**Task description**
Whenever a line below holds the word "linejoin", count it; then give the total and nothing else.

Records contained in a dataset
* * * * * * * * *

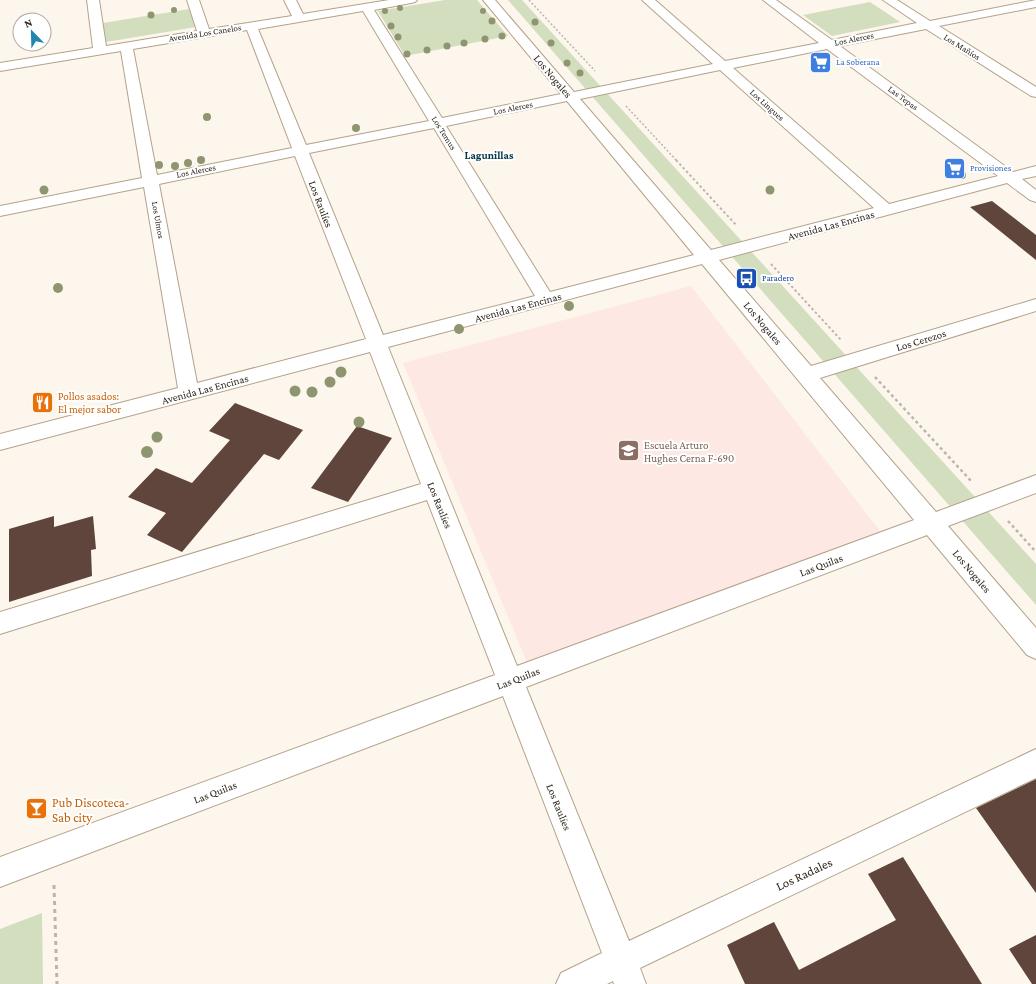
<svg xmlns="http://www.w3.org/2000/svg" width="1036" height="984" font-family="'Crimson Pro',serif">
<rect width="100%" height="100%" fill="#fdf6ec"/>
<path fill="#fde8e4" d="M691,286L886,539L530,670L403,363Z"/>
<path fill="#d2debe" d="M445,0H477L508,36L405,56L378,11Z
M508,0H522L1036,564V605Z
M870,2L900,22L832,36L803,15Z
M189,9L196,27L106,42L103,23Z
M42,913L43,984H0V929Z"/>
<path fill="#60453c" d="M992,201L1036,235V260L970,207Z
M235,403L303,430L279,460L264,454L182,552L147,535L166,513L128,497L156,468L192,483L230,440L209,431Z
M357,426L392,438L348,502L311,488Z
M54,516V527L93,516L96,549L91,550L92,576L9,602V529Z
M1036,779V893L976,808Z
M903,857L982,984H745L727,945L774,922L799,970L896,920L868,874Z
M1036,935V984H1032L1009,949Z"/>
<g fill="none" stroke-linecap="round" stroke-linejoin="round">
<defs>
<path id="minor" d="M87,0H99L106,46L197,31L187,0H199L209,29L292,16L284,0H296L303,14L389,0H417L415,2L411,3L374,10L442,118L561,94L483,0H495L574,92L713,64L642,0H655L725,61L819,43L763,0H776L832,40L917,23L883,0H897L930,21L1036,0V7L939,26L1036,87V97L1031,96L926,29L840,46L1013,172L1036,166V176L1022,179L1036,190V202L1030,200L1007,183L719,260L811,366L1036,299V311L820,378L936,512L1036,475V493L948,526L1036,628V659L1027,655L927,535L526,687L629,941L1036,749V778L640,968L646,984H614L613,981L607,984H556L561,973L602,953L503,696L0,887V857L495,675L427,500L0,634V612L421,484L370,352L0,450V434L178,388L144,187L0,216V206L142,178L121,51L0,71V63L93,48ZM363,11L429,121L306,145L258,29ZM247,30L292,148L157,175L133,49ZM827,49L998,176L889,204L733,68ZM720,70L874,208L711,250L580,99ZM567,101L694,255L550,292L446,126ZM434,128L535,296L383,335L309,153ZM295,156L366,339L197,383L159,184ZM702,264L914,520L517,666L388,347Z"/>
</defs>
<use href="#minor" stroke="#b4a28b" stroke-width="2"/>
<path stroke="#bcb5ab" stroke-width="1.5" stroke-dasharray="2 2" stroke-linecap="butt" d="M529,0L595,71
M626,106L677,161"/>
<path stroke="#bcb5ab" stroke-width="2" stroke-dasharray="2.5 2.5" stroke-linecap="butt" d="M676,160L737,226
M771,264L841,340"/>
<path stroke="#bcb5ab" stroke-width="2.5" stroke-dasharray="3 3" stroke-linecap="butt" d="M875,377L972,482
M1008,521L1036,552"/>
<path stroke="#bcb5ab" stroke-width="3" stroke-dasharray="4 4" stroke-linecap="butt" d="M54,885L57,984"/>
<use href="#minor" fill="#fff" fill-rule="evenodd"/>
</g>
<g fill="#8f9570">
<circle cx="400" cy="8" r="3"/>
<circle cx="174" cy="10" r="3"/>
<circle cx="385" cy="11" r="3"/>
<circle cx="483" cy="11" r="3"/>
<circle cx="151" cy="15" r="3.5"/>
<circle cx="492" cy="21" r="3.5"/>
<circle cx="535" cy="22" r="3.5"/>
<circle cx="391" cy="26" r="3.5"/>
<circle cx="502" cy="36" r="3.5"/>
<circle cx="398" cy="37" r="3.5"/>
<circle cx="485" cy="39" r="3.5"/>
<circle cx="464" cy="43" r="3.5"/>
<circle cx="551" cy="43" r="3.5"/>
<circle cx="447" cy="46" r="3.5"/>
<circle cx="427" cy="50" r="3.5"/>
<circle cx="407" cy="54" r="3.5"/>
<circle cx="567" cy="63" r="3.5"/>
<circle cx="580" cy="73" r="3.5"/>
<circle cx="207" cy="117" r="4"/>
<circle cx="356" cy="128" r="4"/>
<circle cx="201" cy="160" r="4"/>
<circle cx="188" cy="163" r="4"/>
<circle cx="159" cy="165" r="4"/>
<circle cx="175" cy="166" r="4"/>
<circle cx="962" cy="175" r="4"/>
<circle cx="44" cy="190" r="4.5"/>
<circle cx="770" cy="190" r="4.5"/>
<circle cx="58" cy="288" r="5"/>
<circle cx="569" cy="306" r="5"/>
<circle cx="459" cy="329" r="5"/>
<circle cx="341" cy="372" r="5.5"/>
<circle cx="330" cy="382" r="5.5"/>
<circle cx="295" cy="391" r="5.5"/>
<circle cx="312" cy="392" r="5.5"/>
<circle cx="359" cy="422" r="5.5"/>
<circle cx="157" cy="437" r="5.5"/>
<circle cx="147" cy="452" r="6"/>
</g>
<defs>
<symbol id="supermarket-square" viewBox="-11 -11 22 22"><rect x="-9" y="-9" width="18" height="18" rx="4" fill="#3f7fe0" stroke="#fff"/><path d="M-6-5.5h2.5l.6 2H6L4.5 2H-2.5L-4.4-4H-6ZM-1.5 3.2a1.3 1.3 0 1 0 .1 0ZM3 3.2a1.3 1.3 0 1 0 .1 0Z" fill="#fff"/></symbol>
<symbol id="bus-square" viewBox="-11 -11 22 22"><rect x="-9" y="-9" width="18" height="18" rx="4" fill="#1a4fb4" stroke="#fff"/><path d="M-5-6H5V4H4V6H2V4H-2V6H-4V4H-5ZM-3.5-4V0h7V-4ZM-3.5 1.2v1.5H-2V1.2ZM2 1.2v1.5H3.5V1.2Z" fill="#fff"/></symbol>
<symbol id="restaurant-square" viewBox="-11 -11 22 22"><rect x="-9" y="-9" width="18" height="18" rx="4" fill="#e8710a" stroke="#fff"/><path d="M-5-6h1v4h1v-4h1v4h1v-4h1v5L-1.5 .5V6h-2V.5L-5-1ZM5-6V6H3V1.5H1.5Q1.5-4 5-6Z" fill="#fff"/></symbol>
<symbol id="school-square" viewBox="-11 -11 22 22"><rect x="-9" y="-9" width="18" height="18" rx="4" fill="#8d6e63" stroke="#fff"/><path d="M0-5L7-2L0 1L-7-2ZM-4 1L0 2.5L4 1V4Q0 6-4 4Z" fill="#fff"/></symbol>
<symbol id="bar-square" viewBox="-11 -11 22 22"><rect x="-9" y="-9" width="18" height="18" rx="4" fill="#e8710a" stroke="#fff"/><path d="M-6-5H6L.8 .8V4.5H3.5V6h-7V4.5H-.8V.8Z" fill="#fff"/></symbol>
</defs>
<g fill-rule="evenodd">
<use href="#supermarket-square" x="808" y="50" width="25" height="25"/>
<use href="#supermarket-square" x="942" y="156" width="25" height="25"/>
<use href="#bus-square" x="734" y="266" width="25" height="25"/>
<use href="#restaurant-square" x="30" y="390" width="25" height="25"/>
<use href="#school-square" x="616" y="438" width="25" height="25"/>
<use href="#bar-square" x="24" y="796" width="25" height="25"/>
</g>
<g text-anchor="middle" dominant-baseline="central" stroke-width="4" stroke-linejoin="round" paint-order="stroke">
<g font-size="9" fill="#2d261c" stroke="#fff">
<text transform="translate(205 33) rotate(-9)">Avenida Los Canelos</text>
<text transform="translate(854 39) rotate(-11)">Los Alerces</text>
<text transform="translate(962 47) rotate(32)">Los Mañíos</text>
<text transform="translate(903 98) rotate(36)">Las Tepas</text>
<text transform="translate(767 105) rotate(42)">Los Lingues</text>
<text transform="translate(513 108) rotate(-11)">Los Alerces</text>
<text transform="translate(444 133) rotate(58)">Los Temus</text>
<text transform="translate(196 171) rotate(-11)">Los Alerces</text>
<text transform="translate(158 220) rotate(80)">Los Ulmos</text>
</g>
<g font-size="9" fill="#366cbe" stroke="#fff" text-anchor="start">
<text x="836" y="62">La Soberana</text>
<text x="970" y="168">Provisiones</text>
</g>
<g font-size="9" fill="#164399" stroke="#fff" text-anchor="start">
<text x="762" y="278">Paradero</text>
</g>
<g font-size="11" fill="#2d261c" stroke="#fff">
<text transform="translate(553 76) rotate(50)">Los Nogales</text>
<text transform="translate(321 204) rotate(69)">Los Raulíes</text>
<text transform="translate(831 225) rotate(-15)">Avenida Las Encinas</text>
<text transform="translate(518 307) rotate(-15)">Avenida Las Encinas</text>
<text transform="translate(763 323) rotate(50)">Los Nogales</text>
<text transform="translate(921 340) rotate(-17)">Los Cerezos</text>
<text transform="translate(205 389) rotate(-15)">Avenida Las Encinas</text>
<text transform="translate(440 505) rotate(68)">Los Raulíes</text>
<text transform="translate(821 565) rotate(-21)">Las Quilas</text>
<text transform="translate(972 571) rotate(50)">Los Nogales</text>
<text transform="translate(518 678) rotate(-21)">Las Quilas</text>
<text transform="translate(215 792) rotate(-21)">Las Quilas</text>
<text transform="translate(559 807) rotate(68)">Los Raulíes</text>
</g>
<g font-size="11" font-weight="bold" fill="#033548" stroke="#fff">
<text x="489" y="155">Lagunillas</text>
</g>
<g font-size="11" fill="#c56008" stroke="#fff" text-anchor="start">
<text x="58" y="396">Pollos asados:<tspan x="58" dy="13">El mejor sabor</tspan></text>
</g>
<g font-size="11" fill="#785e54" stroke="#fff" text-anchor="start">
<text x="644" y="445">Escuela Arturo<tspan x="644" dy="13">Hughes Cerna F-690</tspan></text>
</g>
<g font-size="13" fill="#c56008" stroke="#fff" text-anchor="start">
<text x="52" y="802">Pub Discoteca-<tspan x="52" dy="15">Sab city</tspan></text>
</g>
<g font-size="13" fill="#2d261c" stroke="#fff">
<text transform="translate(804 874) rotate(-25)">Los Radales</text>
</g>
</g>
<g transform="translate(32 32) rotate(337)"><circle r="19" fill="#ffffff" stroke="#aba8a4"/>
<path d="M0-3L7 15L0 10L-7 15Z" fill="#2187b0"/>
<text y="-6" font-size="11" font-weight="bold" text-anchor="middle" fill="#2d261c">N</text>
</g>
</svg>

* * * * * * * * *

**Answer space**
2